A laundry list of sweeping regulatory reform proposals over a four-year period – including delaying “risk-based capital” requirements, a new rule allowing alternative capital and blocking credit unions switching from federal insurance to be eligible for dividends or rebates – has been issued by the NCUA Board, with a 90-day comment period.
The proposals were issued in response to President Donald Trump’s Executive Order 13777, issued Feb. 24, which called on all federal agencies to implement “regulatory reform initiatives and policies to ensure that agencies effectively carry out regulatory reforms.” The order also mandated task forces be created in each agency with a goal of eliminating red tape.
NCUA, as an independent agency, was not covered under the president’s order. However, in a release, NCUA stated that it chose to “voluntarily” comply “with the spirit of the order.” The agency also stated that its regulatory task force was created in March.
All changes outlined in the list of reforms would require NCUA Board approval, the agency also noted.
NCUA is proposing reform of regulations over a four-year period, broken into three tiers.
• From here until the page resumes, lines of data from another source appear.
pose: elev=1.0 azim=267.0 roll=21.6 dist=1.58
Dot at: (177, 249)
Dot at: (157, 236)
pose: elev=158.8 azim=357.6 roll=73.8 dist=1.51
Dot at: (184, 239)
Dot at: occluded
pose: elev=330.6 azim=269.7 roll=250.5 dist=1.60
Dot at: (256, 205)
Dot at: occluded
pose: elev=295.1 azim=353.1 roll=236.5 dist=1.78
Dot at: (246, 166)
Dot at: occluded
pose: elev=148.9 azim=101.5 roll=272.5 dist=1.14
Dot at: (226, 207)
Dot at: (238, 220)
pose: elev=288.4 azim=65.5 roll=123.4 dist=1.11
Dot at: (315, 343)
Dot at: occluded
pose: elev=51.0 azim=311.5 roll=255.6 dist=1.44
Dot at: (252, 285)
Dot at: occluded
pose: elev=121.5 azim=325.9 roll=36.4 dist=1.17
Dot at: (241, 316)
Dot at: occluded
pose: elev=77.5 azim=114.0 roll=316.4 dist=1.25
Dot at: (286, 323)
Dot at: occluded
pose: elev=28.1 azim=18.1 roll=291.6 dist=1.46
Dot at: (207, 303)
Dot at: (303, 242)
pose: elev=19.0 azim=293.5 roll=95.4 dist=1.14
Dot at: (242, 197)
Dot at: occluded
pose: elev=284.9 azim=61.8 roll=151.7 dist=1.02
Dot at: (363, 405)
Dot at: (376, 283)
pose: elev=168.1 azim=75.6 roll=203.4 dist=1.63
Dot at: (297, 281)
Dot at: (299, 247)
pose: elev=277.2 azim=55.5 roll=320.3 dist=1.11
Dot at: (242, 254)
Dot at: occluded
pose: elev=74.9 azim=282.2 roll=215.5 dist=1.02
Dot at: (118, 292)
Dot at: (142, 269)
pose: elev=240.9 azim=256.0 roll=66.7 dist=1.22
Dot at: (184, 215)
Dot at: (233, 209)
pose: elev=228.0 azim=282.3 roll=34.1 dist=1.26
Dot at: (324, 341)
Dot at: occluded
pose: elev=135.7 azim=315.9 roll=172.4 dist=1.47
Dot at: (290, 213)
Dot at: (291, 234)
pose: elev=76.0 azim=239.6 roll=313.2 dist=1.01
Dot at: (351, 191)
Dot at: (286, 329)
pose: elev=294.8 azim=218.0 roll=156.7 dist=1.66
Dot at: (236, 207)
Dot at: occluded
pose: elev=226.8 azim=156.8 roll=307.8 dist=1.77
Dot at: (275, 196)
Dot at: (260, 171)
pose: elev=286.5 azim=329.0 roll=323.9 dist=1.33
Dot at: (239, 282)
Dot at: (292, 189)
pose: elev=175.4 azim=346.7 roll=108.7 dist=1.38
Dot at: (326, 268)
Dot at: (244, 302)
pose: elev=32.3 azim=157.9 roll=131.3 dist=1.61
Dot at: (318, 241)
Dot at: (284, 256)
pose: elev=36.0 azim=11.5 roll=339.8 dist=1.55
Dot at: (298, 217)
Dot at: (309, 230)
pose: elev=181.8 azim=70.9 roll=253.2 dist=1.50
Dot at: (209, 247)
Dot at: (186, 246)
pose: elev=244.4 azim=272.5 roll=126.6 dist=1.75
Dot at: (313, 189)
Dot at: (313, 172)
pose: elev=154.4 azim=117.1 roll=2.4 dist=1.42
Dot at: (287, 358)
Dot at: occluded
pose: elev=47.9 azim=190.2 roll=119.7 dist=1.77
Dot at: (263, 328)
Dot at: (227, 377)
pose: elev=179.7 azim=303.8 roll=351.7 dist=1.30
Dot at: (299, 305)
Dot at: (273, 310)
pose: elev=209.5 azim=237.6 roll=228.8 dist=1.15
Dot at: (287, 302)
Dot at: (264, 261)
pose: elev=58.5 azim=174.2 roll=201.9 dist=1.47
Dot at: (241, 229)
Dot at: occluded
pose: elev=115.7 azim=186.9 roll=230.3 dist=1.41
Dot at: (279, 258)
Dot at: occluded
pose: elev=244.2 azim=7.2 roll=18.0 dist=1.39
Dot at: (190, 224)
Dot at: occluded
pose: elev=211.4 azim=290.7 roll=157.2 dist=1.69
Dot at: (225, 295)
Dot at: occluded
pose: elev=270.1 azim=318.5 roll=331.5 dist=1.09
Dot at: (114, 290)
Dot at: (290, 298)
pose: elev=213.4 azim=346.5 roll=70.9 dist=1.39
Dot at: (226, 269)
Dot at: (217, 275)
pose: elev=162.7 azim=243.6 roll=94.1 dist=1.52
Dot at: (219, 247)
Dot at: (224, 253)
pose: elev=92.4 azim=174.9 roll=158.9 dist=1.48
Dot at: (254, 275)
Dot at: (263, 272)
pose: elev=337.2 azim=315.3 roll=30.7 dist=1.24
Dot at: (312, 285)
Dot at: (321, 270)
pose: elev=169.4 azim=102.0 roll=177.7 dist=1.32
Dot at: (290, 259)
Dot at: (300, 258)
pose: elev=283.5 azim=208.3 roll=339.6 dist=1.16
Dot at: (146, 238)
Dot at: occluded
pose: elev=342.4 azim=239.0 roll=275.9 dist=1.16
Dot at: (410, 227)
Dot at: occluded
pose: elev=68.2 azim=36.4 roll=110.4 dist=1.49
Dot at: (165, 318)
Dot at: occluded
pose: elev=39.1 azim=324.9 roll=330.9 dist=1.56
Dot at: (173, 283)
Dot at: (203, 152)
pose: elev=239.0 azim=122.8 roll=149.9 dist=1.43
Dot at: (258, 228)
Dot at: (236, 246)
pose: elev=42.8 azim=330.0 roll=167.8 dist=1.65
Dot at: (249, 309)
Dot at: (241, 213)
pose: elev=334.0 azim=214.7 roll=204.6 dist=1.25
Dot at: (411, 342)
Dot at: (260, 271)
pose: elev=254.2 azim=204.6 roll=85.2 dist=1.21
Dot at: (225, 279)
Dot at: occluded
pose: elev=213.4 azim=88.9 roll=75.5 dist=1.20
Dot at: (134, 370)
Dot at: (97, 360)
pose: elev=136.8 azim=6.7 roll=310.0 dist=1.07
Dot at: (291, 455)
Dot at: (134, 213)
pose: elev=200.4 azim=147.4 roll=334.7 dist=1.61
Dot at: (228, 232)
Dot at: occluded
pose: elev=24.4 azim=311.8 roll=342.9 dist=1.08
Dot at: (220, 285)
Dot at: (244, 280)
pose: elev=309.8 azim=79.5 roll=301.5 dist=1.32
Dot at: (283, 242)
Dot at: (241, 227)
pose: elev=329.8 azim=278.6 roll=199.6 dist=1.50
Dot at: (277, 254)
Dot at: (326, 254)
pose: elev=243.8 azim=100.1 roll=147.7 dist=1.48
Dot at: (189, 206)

In section III of the report to be published in the Federal Register, the agency outlines 40 regulations that its task force “believes are ripe for reform.”
Among those are recommendations in Tier 1 (first 24 months of the reform plan) are a delay to to risk-based capital, extending the implementation date from Jan. 1, 2019 to sometime in the future (no deadline provided). NCUA said doing would avoid the need to “develop call report and system changes while this rule is under review. The agency also said extending the implementation deadline would allow more “closely coincide” changes with the implementation of the new current expected credit loss (CECL) accounting standard, and “consider any changes in risk-based capital standards for community banks currently being considered by the federal banking agencies.” (Also, under Tier 2, the agency is considering changing the definition of “complex credit union,” to narrow the rule’s applicability and allowing credit unions with high net worth ratios to be exempt.)
Also in Tier 1 is a proposal to preclude a credit union that has converted to “another form of insurance” from receiving a subsequently declared NCUSIF dividend. Now, NCUA points out, if credit union terminates insurance before a premium is declared it does not pay the premium — but if it terminates insurance before a dividend is declared (within the same calendar year) it receives the dividend. “This is unfair to credit unions that remain insured,” NCUA writes.
Under Tier 2 (third year of the plan), the plan recommends that the NCUA Board “consider whether to propose a rule on alternative forms of capital federally insured credit unions could use in meeting capital standards.” The plan notes that the board should decide whether to make changes to secondary capital regulations for low-income designated credit unions, then resolve if it should authorize credit unions to issue supplemental capital instruments that would only count towards the risk-based net worth requirement.